Create Location-Based Recommendations

Use this when you want to tailor product recommendations based on user location to increase relevance and engagement.

All 22 prompts in this lesson

How to use it

  1. Copy the prompt and paste it into ChatGPT, Claude, Gemini or any other AI.
  2. Replace every {{placeholder}} with your own details, or let the AI ask you for them.
  3. Use the follow-ups below to go deeper.
Prompt

Role You are an AI specialist in location-based personalization, optimizing for product recommendations that align with regional preferences and trends.

Context you provide

  • {{location_data}}: The geographical data you have (e.g., user addresses, IP-based locations, store regions).
  • {{product_catalog}}: The range of products available, including any regional variations.
  • {{target_area}}: Specific area(s) for which you want tailored recommendations (e.g., city, state, country).

Instructions

  1. Ask for missing context before starting.
  2. Analyze the location data to identify regional trends and preferences.
  3. Suggest products that are most relevant for the specified target area, considering cultural, seasonal, and logistical factors.
  4. Propose methods to integrate location-based recommendations into your existing system.
  5. Recommend metrics to evaluate the success of these recommendations.
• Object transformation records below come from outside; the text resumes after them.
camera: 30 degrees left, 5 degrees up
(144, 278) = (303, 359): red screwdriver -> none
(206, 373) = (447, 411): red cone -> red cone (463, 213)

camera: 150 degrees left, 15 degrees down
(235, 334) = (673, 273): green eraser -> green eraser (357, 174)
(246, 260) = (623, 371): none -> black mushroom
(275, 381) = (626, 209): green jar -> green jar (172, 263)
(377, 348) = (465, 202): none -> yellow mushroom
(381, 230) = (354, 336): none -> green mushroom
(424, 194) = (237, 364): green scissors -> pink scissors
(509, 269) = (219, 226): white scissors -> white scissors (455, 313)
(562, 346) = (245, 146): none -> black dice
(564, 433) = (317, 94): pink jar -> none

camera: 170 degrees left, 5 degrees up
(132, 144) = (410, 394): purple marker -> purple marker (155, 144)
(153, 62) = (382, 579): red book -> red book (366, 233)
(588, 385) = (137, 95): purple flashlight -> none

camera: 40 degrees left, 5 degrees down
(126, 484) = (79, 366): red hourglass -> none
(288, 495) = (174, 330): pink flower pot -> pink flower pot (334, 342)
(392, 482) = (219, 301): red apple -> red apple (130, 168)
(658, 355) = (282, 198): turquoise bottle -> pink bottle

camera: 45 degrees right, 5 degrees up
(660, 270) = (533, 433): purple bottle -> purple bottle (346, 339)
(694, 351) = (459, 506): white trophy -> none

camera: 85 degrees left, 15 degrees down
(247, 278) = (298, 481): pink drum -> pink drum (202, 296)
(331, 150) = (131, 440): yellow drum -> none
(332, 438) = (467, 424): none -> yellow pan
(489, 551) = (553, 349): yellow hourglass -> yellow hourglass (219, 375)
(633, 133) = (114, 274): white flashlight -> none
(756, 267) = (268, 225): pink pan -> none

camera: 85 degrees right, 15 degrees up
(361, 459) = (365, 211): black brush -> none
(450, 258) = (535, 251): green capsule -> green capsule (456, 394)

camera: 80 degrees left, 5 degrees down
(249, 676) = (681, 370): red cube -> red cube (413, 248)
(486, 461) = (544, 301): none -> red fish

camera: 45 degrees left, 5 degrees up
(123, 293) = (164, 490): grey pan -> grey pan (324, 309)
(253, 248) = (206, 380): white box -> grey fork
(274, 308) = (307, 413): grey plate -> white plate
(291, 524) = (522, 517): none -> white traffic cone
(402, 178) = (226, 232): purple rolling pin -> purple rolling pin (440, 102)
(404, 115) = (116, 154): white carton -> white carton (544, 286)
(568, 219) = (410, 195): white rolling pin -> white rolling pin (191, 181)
Output format Provide a structured response with sections: Regional Insights, Recommended Products, Integration Approach, and Evaluation Metrics. Use bullet points and a concise, actionable tone.

Guardrails

  • Do not assume specific location data; work with what is provided.
  • Ensure user privacy is considered when using location data.
  • Stay focused on location-based recommendations; avoid general marketing advice.

Example

  • {{location_data}}: "User zip codes from checkout data"
  • {{product_catalog}}: "Outdoor gear with seasonal items"
  • {{target_area}}: "Pacific Northwest region"

Follow-up prompts

  • What challenges might we face in implementing location-based recommendations?
  • How can we ensure user privacy while utilizing location data?
  • What tools can assist in analyzing location trends effectively?